The biggest criticism, however, is that the film ignores less flattering aspects of Lula's career. According to O Globos Ricardo Noblat, the film represents an attempt to eliminate all of Lula' failures, making him look like the almost perfect protagonist, showing him in an overly romanticized and heroic role. This would also have electoral purposes, according to him. The film was also criticized by opposition politicians, the press and by many Brazilians because many of the companies that invested in the film (such as the heavy construction firms Odebrecht and Camargo Correa, as well as electric utilities) depend on government concessions and have major contracts with the federal government.

The New York Times Barrionuevo also said that the film may have an impact in the presidential election. He noted that while Lula can not run for re-election, "he hopes to transfer his popularity to his chief of staff and chosen successor, Dilma Rousseff". "Political analysts sees the movie as part of the renovation of the myth of Lula, which could help him return to power in 2014", he added.

Glória Pires, who played Lula's mother in the film, said that Lula, Son of Brazil was a victim of political prejudice. According to her, "people saw another movie (...); the film I was in was based on a beautiful story of overcoming adversities, which was about a man that would become president, and not only a movie about the president itself". Main actor Rui Ricardo Dias said that "those in power today do not depend on this film for absolutely anything. Nor is this production going to change anything in the course of the elections".

===Academy Award submission===
On September 23, 2010, Lula, Son of Brazil was unanimously chosen by government Ministry of Culture commission as Brazil's submission to the 83rd Academy Award for Best Foreign Language Film. The commission was formed by nine government officials, including members of the Ministry, the Brazilian Film Academy, the Audiovisual Secretariat, and the National Agency for Cinema. According to Roberto Farias, president of the Brazilian Film Academy and representative for the commission, "we voted in the film that seemed most well done, which honors the Brazilian film industry and has as an actress like Glória Pires, who becomes an excellent candidate for the Best Actress award".
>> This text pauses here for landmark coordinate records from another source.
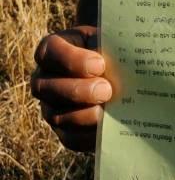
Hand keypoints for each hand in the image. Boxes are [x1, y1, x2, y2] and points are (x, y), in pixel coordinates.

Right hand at [31, 27, 111, 150]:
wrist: (120, 76)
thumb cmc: (112, 50)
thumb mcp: (109, 41)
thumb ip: (110, 45)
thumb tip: (125, 56)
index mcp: (54, 50)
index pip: (50, 51)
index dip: (72, 60)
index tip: (100, 64)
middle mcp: (45, 79)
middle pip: (47, 87)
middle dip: (78, 91)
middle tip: (106, 91)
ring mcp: (51, 107)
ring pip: (56, 116)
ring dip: (83, 115)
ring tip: (106, 112)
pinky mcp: (64, 130)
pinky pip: (70, 138)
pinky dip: (88, 135)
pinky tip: (106, 128)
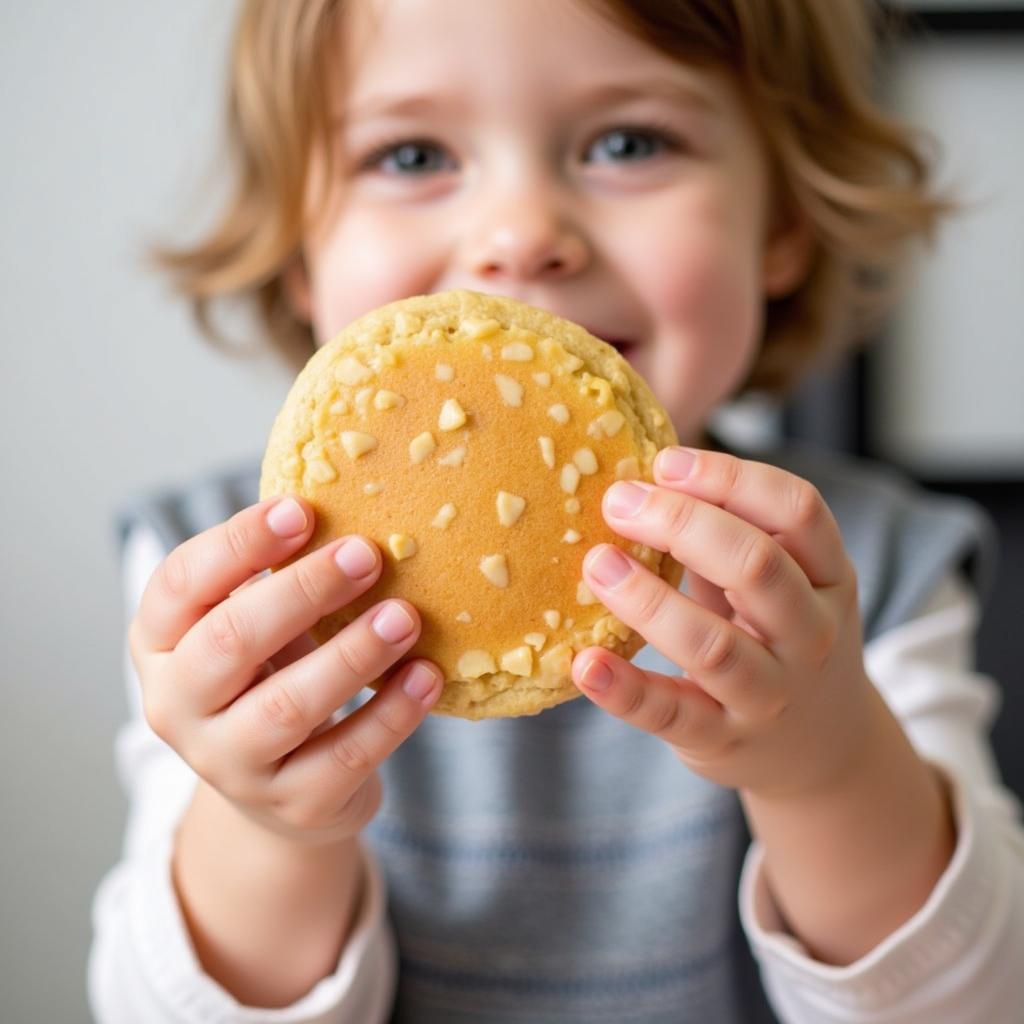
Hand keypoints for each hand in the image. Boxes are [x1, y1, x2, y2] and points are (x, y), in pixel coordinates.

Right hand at [129, 495, 442, 846]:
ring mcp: (230, 763)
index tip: (303, 509)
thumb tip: (352, 499)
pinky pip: (345, 756)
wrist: (283, 787)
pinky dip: (392, 713)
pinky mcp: (292, 804)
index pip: (182, 584)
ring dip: (353, 655)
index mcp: (161, 642)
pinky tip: (427, 675)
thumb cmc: (271, 674)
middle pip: (231, 642)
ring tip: (406, 616)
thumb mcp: (253, 621)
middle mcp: (178, 705)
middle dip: (303, 592)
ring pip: (288, 706)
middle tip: (367, 554)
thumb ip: (275, 572)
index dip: (240, 542)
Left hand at [572, 447, 875, 800]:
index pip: (798, 510)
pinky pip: (672, 713)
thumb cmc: (775, 640)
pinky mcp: (723, 741)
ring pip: (714, 645)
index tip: (664, 463)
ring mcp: (771, 695)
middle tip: (618, 501)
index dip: (730, 478)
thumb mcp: (781, 585)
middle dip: (682, 523)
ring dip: (649, 600)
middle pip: (757, 565)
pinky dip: (625, 689)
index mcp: (828, 577)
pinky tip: (585, 663)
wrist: (822, 751)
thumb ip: (728, 537)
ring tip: (596, 564)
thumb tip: (637, 480)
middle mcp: (810, 635)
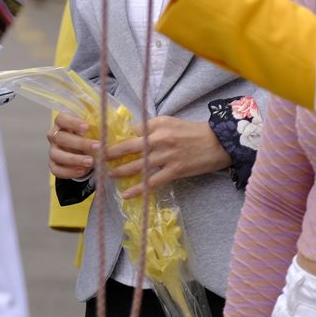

Director Daniel Filho, whose film Chico Xavier was also in the competition to represent Brazil at the Oscars, criticized the Ministry's choice, labelling it as political, and saying that the film's title should have been Lula, the Owner of Brazil. Arnaldo Jabor, whose film A Suprema Felicidade was also in the competition for the submission, chose not to comment on the Ministry's choice, saying that the commission "must have had reasons" to choose the film.

According to producer Paula Barreto, the film may not be the best among the 23 competitors for the submission, but is the most adequate for the Academy Awards. She believes that the film was "analyzed by reputable people, who know the film industry and also how the Oscar dispute works". Farias responded the criticism for his commission's choice by saying that "our position has nothing to do with politics". The film didn't make the shortlist published in January 2011.